* [TASK SET]
1 - Check each statement against the film list below and answer yes or no, quoting the words that settle it: (a) Two-lane Blacktop is listed with the year 1971. (b) Klaus Lemke said goodbye this past June. (c) The list ends in the 1960s.
2 - According to the film list below, where do Maria and Pietro work in Amore?
3 - Quote everything in the film list below from "Love at first" down to "censors. Their loss.".

Love at first sight, I’m craving for the day to see King Hu’s philosophical Wuxia epic again in a movie theater in its full glory. The martial arts ballet in the bamboo forest is one for eternity.

Zdravi Ljudi Za Razonodu (Litany of Healthy People)

1971

An enigmatic recital. Yugoslav New Waver Karpo Godina’s ode to joy and to the many ethnicities of the Vojvodina region was not understood by the censors. Their loss.

Two-lane Blacktop

1971 USA

Warren Oates should always be remembered, and Monte Hellman recognized the beauty of this man in more than one picture. Hellman once said that he has a desire for all things which cannot be. This makes even more sense now, after the disappearance of a culture where drifting was a way of life and men were named after their favorite muscle car.

Amore

1978

My grain of sand in the gearbox. “Kunst kommt von küssen” (‘art comes from kissing’) – these were Klaus Lemke’s final words of wisdom before he tipped his hat and said goodbye this past July. 44 years earlier, he already knew that amore, friends, a cheerful mood and a little bit of money were all you need to tell the story of Maria and Pietro, both working at Munich-Haidhausen’s fruit and vegetable market. And, yes: you need ultra-comedienne Cleo Kretschmer, Lemke’s heroine of many films and my favorite imaginary girlfriend.

Further remarks

My frivolous answer to a frivolous request: Looking at 130 years of cinema and at the immensity of its forms and voices, the only way for me to tell you about the 10 greatest films of all time is to take a bow before the 10 that became my best friends over all these years. They’ll stay with me forever. My list ends in the 1970s; many new friends have arisen, but they need to show endurance first!

* [SUPPLIED DATA]
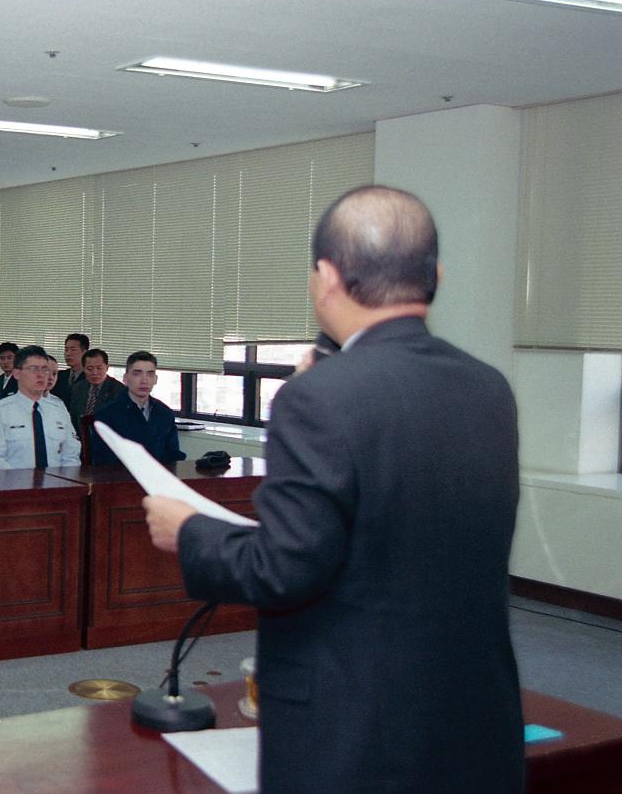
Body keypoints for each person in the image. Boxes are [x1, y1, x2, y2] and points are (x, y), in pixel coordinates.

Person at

* [TASK-BY-TASK RESULTS]
1 -
(a) Yes: "1971 USA"
(b) No: "said goodbye this past July"
(c) No: "My list ends in the 1970s"

2 - At Munich-Haidhausen’s fruit and vegetable market.

3 -
Love at first sight, I’m craving for the day to see King Hu’s philosophical Wuxia epic again in a movie theater in its full glory. The martial arts ballet in the bamboo forest is one for eternity.

Zdravi Ljudi Za Razonodu (Litany of Healthy People)

1971

An enigmatic recital. Yugoslav New Waver Karpo Godina’s ode to joy and to the many ethnicities of the Vojvodina region was not understood by the censors. Their loss.